Ten years ago today one of the UK’s manufacturing institutions was in the final throes of a long and painful death.
MG Rover’s disgraceful management may have pocketed tens of millions for themselves, but 6,500 loyal workers were about to find themselves unemployed as John Towers and his cohorts drove the last major car maker into the ground.
They left behind them a vast run down and contaminated plant in Longbridge, Birmingham. This was a miserable end for the UK motor industry, and for those thousands of workers. I reported on the demise of MG Rover for four years, covering every twist and turn, chasing the self-serving management to the end. When I gave evidence against them to MPs and a government inquiry into the collapse, I took care not only to emphasise the money-grabbing nature of the management, known as the Phoenix Four, but also to make clear the devastation they had left behind.
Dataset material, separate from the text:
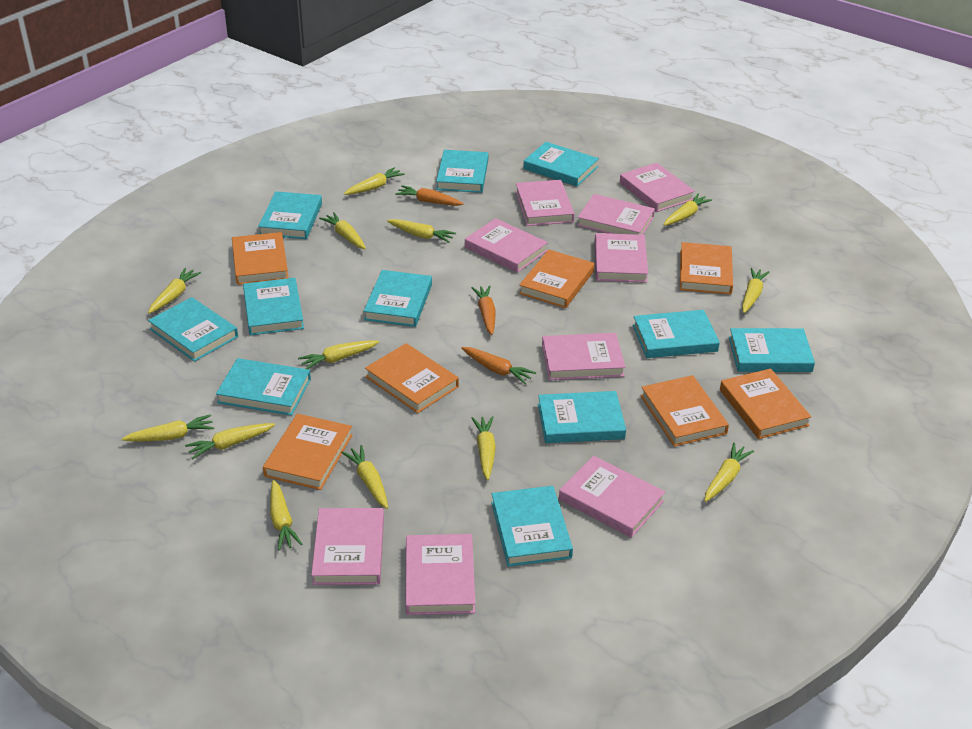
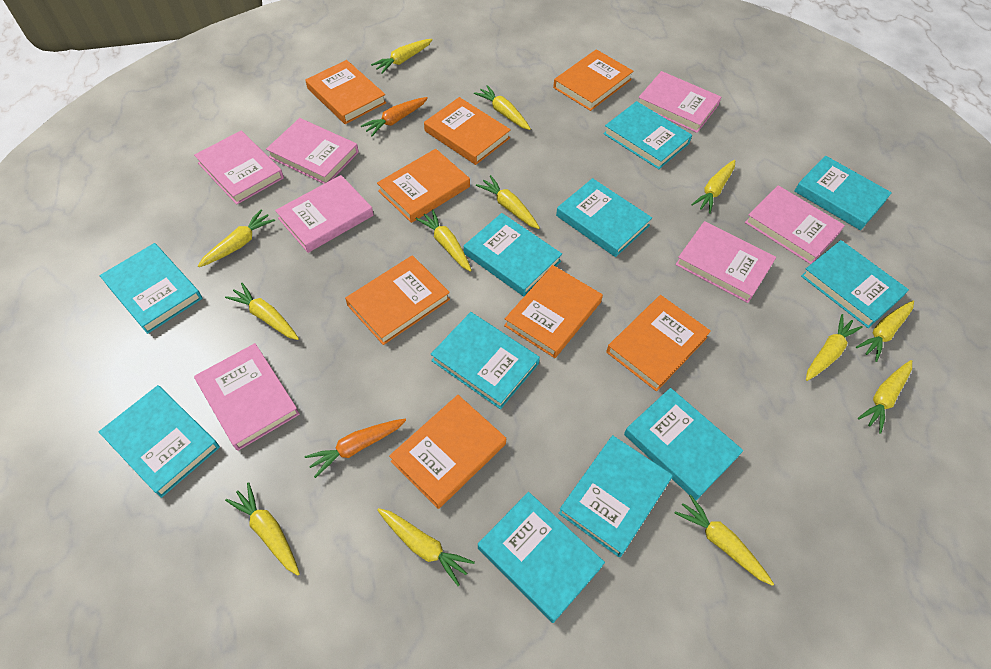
orange book: [232,232,288,285] [263,414,352,490] [365,343,459,413] [519,250,594,308] [641,375,729,447] [680,242,733,295] [720,368,812,439] = 7 -> [305,60,386,124] [345,255,450,345] [377,149,470,223] [389,395,506,509] [424,97,511,165] [504,265,603,358] [553,49,634,111] [606,295,711,391] = 8
orange carrot: [395,185,464,206] [461,347,536,384] [471,285,496,335] = 3 -> [305,419,406,478] [361,97,428,136] = 2
pink book: [311,508,384,585] [406,534,475,615] [465,218,548,273] [515,180,575,226] [542,333,625,380] [559,456,665,538] [577,194,655,235] [595,233,648,283] [620,163,695,212] = 9 -> [194,131,284,205] [194,343,300,451] [266,118,359,184] [275,175,374,253] [639,71,721,133] [675,221,776,303] [745,185,845,264] = 7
Longbridge was a crumbling wreck. It appeared as if the Lancaster bombers that were made there during the second world war had returned and dropped their load.
Step in St Modwen, the regeneration company. Last year I took a tour of the site, and saw for myself what St Modwen had achieved. The group has created a brand spanking new town centre, with smart offices, big retail such as Sainsbury and Marks & Spencer, a Premier Inn hotel, restaurants and delis. And with much more to come, Longbridge a decade on will complete a transformation many would have thought impossible a decade ago. St Modwen should be congratulated on that.
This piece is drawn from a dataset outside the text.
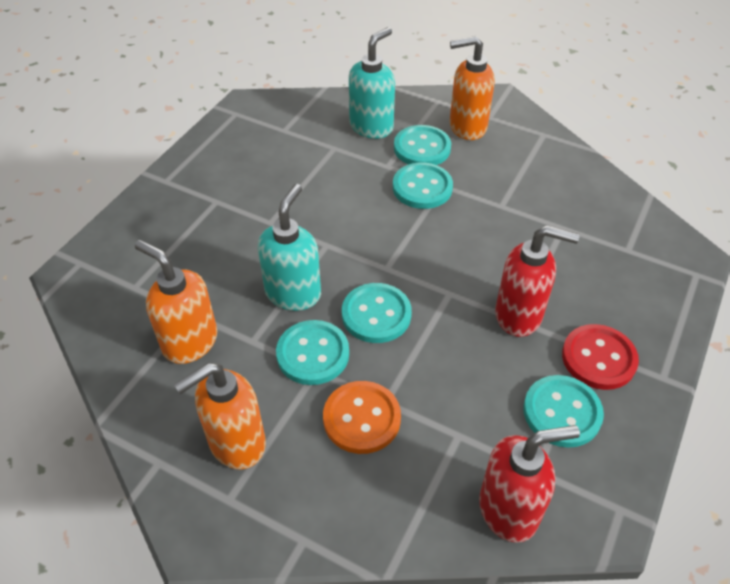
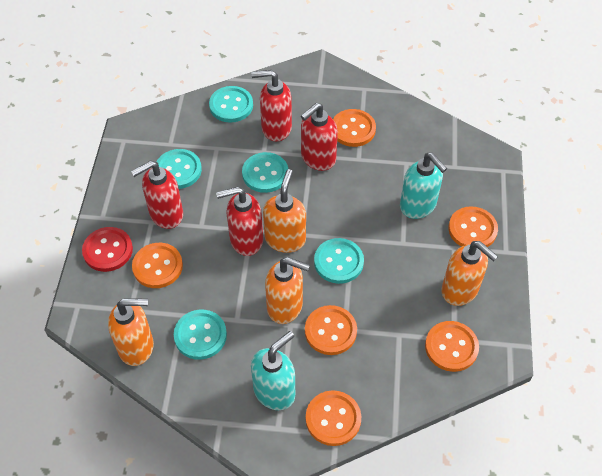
orange button: [323,381,401,454] = 1 -> [132,243,183,288] [305,305,357,355] [306,390,361,446] [333,109,376,147] [425,321,479,372] [448,206,498,247] = 6
orange soap dispenser: [135,240,217,364] [174,363,266,470] [450,36,495,140] = 3 -> [108,298,154,366] [263,169,306,253] [265,257,310,324] [442,241,498,306] = 4
red soap dispenser: [479,425,580,543] [495,225,580,337] = 2 -> [131,161,183,229] [216,187,263,256] [251,70,292,141] [301,103,338,171] = 4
It should also be patted on the back for a stellar set of results this morning, which produced record profits of £138.1m. Under the stewardship of long-time boss Bill Oliver, St Modwen has become the UK’s leading regeneration company and we’re about to see the expertise it showed at Longbridge brought to transform one of London’s biggest schemes at Nine Elms, next door to Battersea.
However, I can’t help feel the markets don’t see St Modwen like I do. The group smashed analyst forecasts this morning, but its success hasn’t been the focus of property watchers. Had Land Securities or British Land produced a 68% rise in profits I suspect we’d be reading novel length fawning analyst notes.
For me it’s about time the market stood up and took a great deal more notice of St Modwen. In recent years it hasn’t failed to impress and I suspect there’s more similarly successful years ahead.
C’mon, it’s time St Modwen got the credit it deserves.